Однажды утром ко мне пришел хирург, его лицо было мрачным. Он сообщил, что мое дело тщательно пересмотрено в свете ужесточения политики по отношению к рецидивизму среди вышедших на волю политических заключенных. Ему очень жаль, что мое заключение продлилось так долго. Он сам восхищался современной сложностью моих работ, смелым отказом от общепринятого – утверждению Африки над белым северо-западом, и ему было трудно меня мучить. Ему кажется, что здесь, в тюрьме, я очистился от внутренней скверны, скорее всего, от внутренних противоречий между моим искусством и моими же замшелыми политическими взглядами. И если бы меня сейчас выпустили, я бы стал образцовым гражданином и решительным сыном прогресса. Мой дар, по его словам, заключался в том, чтобы представлять видимыми скрытые истины, которые я безошибочно видел внутренним, художественным взором, – такое великое дарование нелегко отбросить.

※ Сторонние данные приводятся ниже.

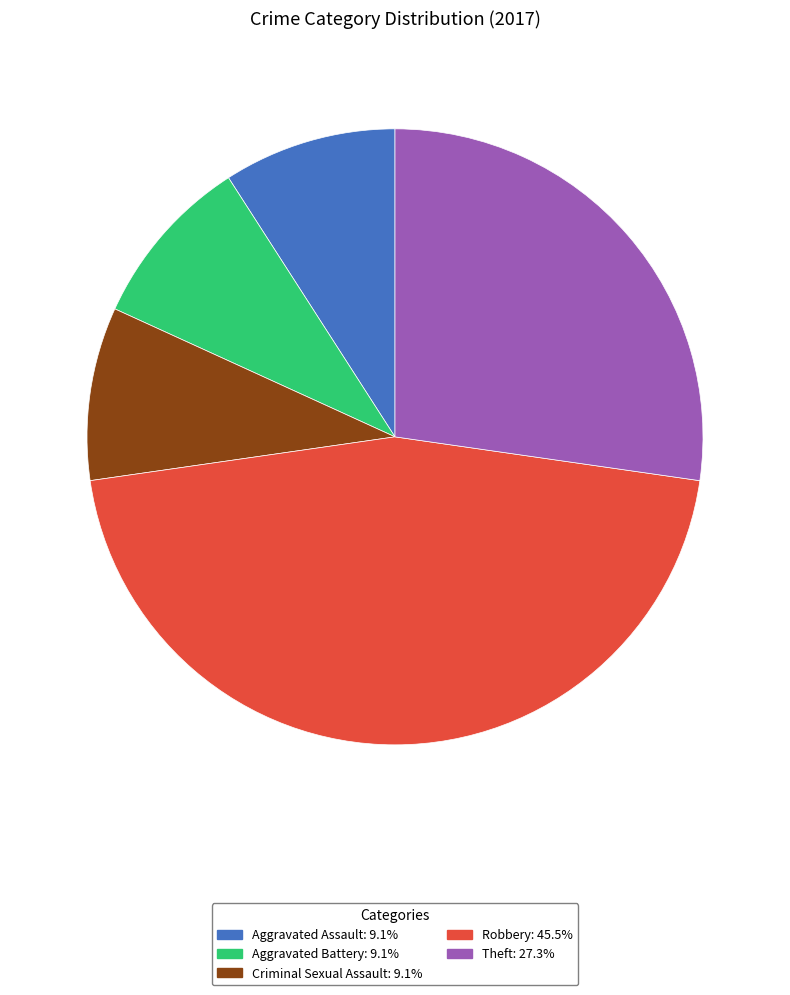

True or false: Aggravated Assault accounts for 24% of the total.

False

Тем не менее революция не знает полутонов, и этого его убеждения самого по себе недостаточно, чтобы меня освободить. Он глубоко сожалеет, что управляющий совет тюрьмы постановил меня ликвидировать. Итак, мне предстояло умереть в Алем-Бекани по распоряжению правительства, которое ничего обо мне не знало, в наказание за преступное рисование портрета. Казнь назначили на конец месяца, поскольку это была ближайшая подходящая дата.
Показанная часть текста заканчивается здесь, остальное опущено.